Due to this question, I'm wondering about a list of some interesting examples of when the probability that something was going to occur was $0$ and occurs anyways.

I suppose a really basic example could be that the probability that a random number picked between $1$ and $n$ is prime tends to be $0$ as $n\to\infty$, but there are still an infinite amount of primes.

However, I'm interested in less trivial cases (preferably a list) that might very well blow my mind.

Notice: This is not the same as something impossible to occur nor is it the same as something unlikely to occur. Please see Zero probability and impossibility for some explanation.

Answer 1

There is no way to choose a random integer with a probability distribution uniform on the integers: the probability of any particular integer will be $0$.

Is getting a random integer even possible?

Answer 2

Maybe an interesting example you have not seen: a Wiener process is a continuous version of a random walk. If I generate a Wiener process for $T$ seconds then the probability of generating exactly this process is 0.

Answer 3

If you're looking for an example of a nonempty set of measure zero, that's easy: take the set $\{2,5,8\},$ or the Cantor set.

If you're looking for an example of a "real life" event which has probability zero and happens anyway, forget it: probability zero events don't happen. Here are a couple of fake examples:

"Toss a coin an infinite number of times; whatever sequence of heads and tails comes up is a probability zero event."

Nope. In the real world, there is no such thing as an infinite sequence of coin tosses.

"A continuous random variable has to take some real value, but the probability of any real number is zero."

Nope. In real life, a continuous random variable is never observed to take a real number as its value, it is only observed to land in an interval, which has positive measure.

Answer 4

If the probability of an event a random variable is $0$ and the event is surely in the set of possible outcomes, then the only way this is possible is if there are an infinite amount of possibilities.
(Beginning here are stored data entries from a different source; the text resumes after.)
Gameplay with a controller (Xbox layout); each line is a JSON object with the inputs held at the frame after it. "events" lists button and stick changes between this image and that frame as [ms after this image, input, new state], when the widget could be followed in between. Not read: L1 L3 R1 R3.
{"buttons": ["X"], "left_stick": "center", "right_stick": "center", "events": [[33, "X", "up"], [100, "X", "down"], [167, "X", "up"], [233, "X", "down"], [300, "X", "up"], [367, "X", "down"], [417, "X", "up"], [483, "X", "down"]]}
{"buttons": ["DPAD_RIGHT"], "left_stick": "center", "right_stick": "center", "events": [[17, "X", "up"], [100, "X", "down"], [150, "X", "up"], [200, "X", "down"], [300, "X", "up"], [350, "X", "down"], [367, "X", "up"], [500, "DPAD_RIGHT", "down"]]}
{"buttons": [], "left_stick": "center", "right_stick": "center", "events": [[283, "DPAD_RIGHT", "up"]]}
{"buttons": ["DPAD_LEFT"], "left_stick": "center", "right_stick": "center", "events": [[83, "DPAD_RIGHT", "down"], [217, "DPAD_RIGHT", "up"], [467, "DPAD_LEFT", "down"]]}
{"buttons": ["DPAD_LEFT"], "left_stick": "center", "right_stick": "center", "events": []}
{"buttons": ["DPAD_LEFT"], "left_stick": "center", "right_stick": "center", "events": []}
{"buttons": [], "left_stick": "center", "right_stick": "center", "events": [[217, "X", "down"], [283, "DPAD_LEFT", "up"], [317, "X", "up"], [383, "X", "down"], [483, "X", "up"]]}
As it seems to me you are not interested in any cases where there are an infinite amount of outcomes, then nothing "non-trivial" can be found.

Answer 5

A paradox may provide an example.

The unexpected hanging paradox (described here, for example) describes a process for determining that an event has zero probability of occurring, yet the event still occurs.

This, and similar paradoxes, doesn't require an infinite range of probabilities.

But given the self-contradictory nature of your premise, I doubt that you will discover any example that isn't paradoxical.